Thursday, April 08, 2004

I have this bad habit. I can't stand what I write. No matter how pleased I am with my works, my blog entries, my poetry, my thesis, my article drafts, I will hate them in a few days/weeks time. I have no idea why. Currently, I can't stand my old blog and thats why its gone now.

I guess this is another start. Perhaps, it is impossible to have a clean slate in life unless of course you believe in the next life and in this virtual world, if blog entries define who you are, you have the power to create yourself. This is another virtual clean slate. My secret hope is that this new beginning is capable of infecting my life in the real world although, my usual pessimism has already risen to crush it.

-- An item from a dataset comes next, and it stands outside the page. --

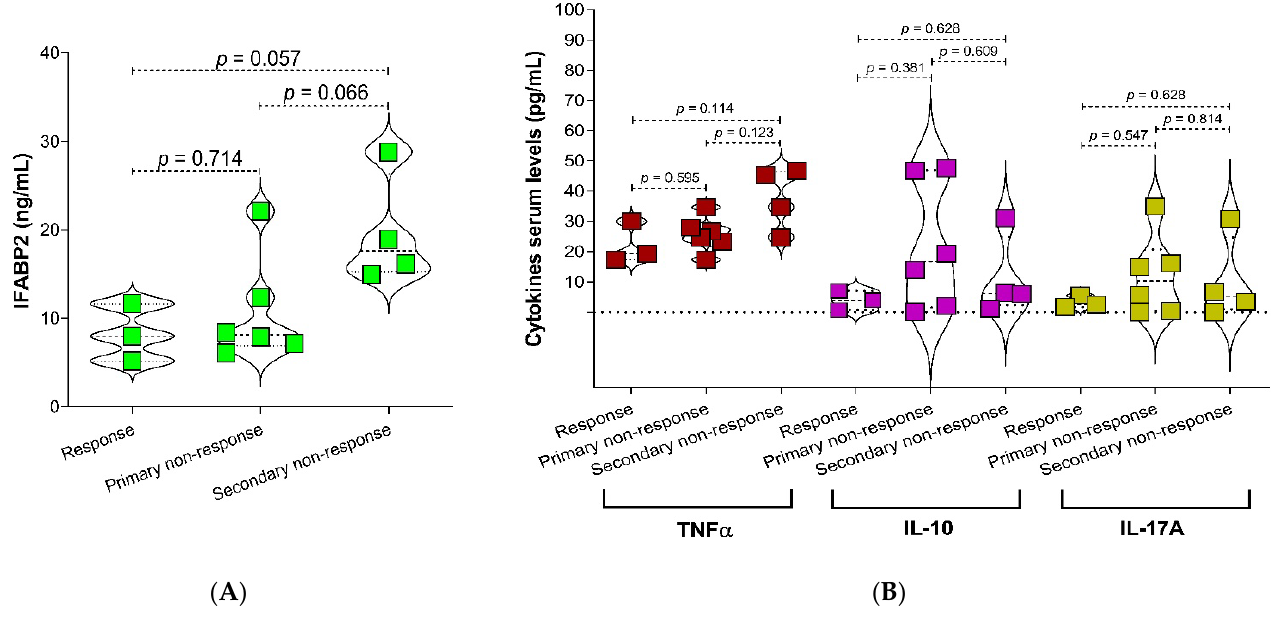
Figure 3. Association of serum levels of IFABP2 and cytokines according to clinical phenotype in RA patients with treatment. ( A ) IFABP2, ( B ) Cytokines (TNF- α , IL-10, and IL-17A). Statistical analyses were performed by Mann-Whitney U test. p -Value < 0.05 was considered statistically significant.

Incidentally, I am reminded of one of my favourite thoughts. Lucid dreaming, the ability to control what you dream. I have always thought that if you are capable of doing that, you have become God. It is like in Sophie's world, that perhaps we are in a world dreamt by one and when he stops dreaming, our world, our lives will end, just like that. You control the dream, the contents of the dream, the people, the lives. You are God till you wake up, and if you don't wake up, you are God till you die.

Lainey says, I write best when I write with my heart and recently, actually not that recently, for quite some time, i write more with my brain. I don't know, I am beginning to suspect that my heart isn't exactly there anymore. Sometimes, i am not too sure whether I feel with my heart or whether my brain is sending the signals to my heart to feel in a particular way, my emotions are becoming increasingly contrived, artificial. Sometimes, I suspect that I say I am sad not because I am sad but because I think it is appropriate, convenient, beneficial to be sad. Frankly, I am now so utterly confused over my emotions. My interaction with humans have become a role that I play. Of course, for everyone, interaction is a role. Whenever, we choose not to reveal a fragment of ourselves, we are acting according to a script. But does it pay to reveal all? Well considering the fact that I have been betrayed by the few times I have done, I don't think so.

I am rambling. Its fun to ramble. After all, writing a thesis requires me to focus so much on structure, relevancy and word limits, rambling becomes a relaxing exercise.

Well I will ramble more later. Have to wake up and continue my "bullimic" diet as lainey likes to describe it.